**Selected passage:**
Christmas market cancellations will leave many cheesemakers short on sales
Cheesemakers and mongers are facing big drops in revenue during the festive period as Christmas market cancellations across the country are announced because of COVID-19.
Large festive events in Bath, Birmingham, London, Lincoln and Leeds have been called off, leaving a shortfall in many cheese companies’ accounts just before the quiet trading period after Christmas.
“Bath Christmas Market has become a very important revenue stream, so we’re very concerned,” said Katherine Spencer, co-owner of Cheddar Gorge Cheese Company. “The income we make there helps carry us through January, February and March.”
Around 400,000 people visit the 18-day Bath Christmas Market each year, spending around £7m, but the event was cancelled in July because of coronavirus.
“It attracts bus-loads of people from Brighton, Birmingham and London,” said Spencer. “So it was also good exposure, allowing us to promote our online business and people to taste the cheese.”
A virtual market will run instead this year, while the cheesemaker plans to hold its own festive evening outside its shop in Cheddar.
Evesham-based cheesemonger The Truckle Cheese Company, which makes 80% of its sales from markets and shows, is also concerned about Christmas trading.

**Apply what you read:**
**A)** Answer these questions from the article on Christmas market cancellations:
(i) About how many people visit the Bath Christmas Market each year?
(ii) In which month was the Bath Christmas Market cancelled?
(iii) What share of The Truckle Cheese Company's sales comes from markets and shows?
**B)** Using the article on Christmas market cancellations, explain in one to three sentences why Cheddar Gorge Cheese Company is concerned about losing the Bath Christmas Market.
**C)** Resume the article on Christmas market cancellations from its last sentence.
The records that follow come from a separate source.

**Dataset items:**

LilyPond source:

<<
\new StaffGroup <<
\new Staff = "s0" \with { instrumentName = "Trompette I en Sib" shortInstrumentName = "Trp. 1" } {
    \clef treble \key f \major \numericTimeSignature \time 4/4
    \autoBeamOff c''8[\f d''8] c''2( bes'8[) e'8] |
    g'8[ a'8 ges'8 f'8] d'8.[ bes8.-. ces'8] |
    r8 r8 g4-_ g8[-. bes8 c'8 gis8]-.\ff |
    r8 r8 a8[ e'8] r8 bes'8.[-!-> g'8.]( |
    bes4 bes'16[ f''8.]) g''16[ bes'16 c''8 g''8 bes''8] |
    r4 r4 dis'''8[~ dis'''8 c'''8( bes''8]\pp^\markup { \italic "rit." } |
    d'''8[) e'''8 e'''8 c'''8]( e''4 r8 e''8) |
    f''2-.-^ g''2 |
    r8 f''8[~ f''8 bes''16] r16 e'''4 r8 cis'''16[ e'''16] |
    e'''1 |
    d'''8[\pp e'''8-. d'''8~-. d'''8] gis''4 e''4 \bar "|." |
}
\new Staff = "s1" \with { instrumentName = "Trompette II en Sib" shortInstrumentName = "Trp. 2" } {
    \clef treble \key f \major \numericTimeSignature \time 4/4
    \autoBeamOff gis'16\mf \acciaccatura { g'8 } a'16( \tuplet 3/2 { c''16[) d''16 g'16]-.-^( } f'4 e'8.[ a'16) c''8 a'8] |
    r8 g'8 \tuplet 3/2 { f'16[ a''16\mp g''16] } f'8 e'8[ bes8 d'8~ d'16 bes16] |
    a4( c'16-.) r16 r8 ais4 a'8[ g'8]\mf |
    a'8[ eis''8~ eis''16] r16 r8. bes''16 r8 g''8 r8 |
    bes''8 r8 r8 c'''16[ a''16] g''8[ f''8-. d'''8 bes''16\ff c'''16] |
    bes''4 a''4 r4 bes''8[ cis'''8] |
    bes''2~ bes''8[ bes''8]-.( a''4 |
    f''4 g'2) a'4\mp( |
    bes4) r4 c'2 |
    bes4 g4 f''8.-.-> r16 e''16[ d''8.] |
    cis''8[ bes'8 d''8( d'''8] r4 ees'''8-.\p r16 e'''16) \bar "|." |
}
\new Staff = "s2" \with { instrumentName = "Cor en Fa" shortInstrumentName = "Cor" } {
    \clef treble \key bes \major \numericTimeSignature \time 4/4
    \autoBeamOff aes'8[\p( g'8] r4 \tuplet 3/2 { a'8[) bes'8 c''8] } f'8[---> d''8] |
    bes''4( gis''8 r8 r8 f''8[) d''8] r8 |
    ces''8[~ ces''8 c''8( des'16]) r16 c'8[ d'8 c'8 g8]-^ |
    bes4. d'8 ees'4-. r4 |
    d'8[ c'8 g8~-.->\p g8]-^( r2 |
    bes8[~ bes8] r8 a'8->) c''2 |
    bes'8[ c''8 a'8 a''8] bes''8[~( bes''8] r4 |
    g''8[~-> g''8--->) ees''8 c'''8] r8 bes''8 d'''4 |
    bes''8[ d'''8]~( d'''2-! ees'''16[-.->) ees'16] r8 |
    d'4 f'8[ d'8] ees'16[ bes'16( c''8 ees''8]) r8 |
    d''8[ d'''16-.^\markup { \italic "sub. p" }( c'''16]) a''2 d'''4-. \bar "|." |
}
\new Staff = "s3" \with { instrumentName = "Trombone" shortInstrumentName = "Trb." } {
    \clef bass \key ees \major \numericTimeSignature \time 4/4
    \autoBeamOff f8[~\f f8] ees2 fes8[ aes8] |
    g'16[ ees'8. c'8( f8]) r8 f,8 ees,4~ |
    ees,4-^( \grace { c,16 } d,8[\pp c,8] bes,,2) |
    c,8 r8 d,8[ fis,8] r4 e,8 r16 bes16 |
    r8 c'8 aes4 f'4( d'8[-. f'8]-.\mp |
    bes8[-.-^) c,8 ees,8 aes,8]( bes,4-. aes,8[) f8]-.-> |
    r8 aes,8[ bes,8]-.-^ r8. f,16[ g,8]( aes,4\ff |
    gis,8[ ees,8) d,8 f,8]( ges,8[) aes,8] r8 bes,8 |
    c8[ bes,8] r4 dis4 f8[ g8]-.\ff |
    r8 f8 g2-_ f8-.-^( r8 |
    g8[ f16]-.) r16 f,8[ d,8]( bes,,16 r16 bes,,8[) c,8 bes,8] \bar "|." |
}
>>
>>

**Solved tasks:**
**A)**
(i) Around 400,000 people.
(ii) July.
(iii) 80%.

**B)** The market has become a very important revenue stream, and its income helps carry the company through January, February and March. It also draws visitors from Brighton, Birmingham and London, which gives the company exposure to promote its online business and let people taste its cheese.

**C)**
“Christmas is one of our busiest times of the year, and so cancellation of some of the Christmas markets will have a significant impact on a period which is usually very profitable,” said owner Adrian Nichols, who is adapting the business to make more of online sales.
“We are not sure how confident people will be about heading out to buy face-to-face again, amid fears of a second wave. This has already been reflected in 2020 event attendance levels, and in customer willingness to sample food in close proximity to others, even outdoors. Inevitably, even if shows resume in 2021, there is no certainty that consumer confidence will return completely.”
In Leeds, cheesemaker Mario Olianas said he could make as much as £2,000 in a day’s trading at Otley Victorian Christmas Fayre, which has also been cancelled this year. “That is a big hit to a business my size,” he said. “I’ll have to make it up through online sales and at farmers’ markets, which have thankfully kept going.”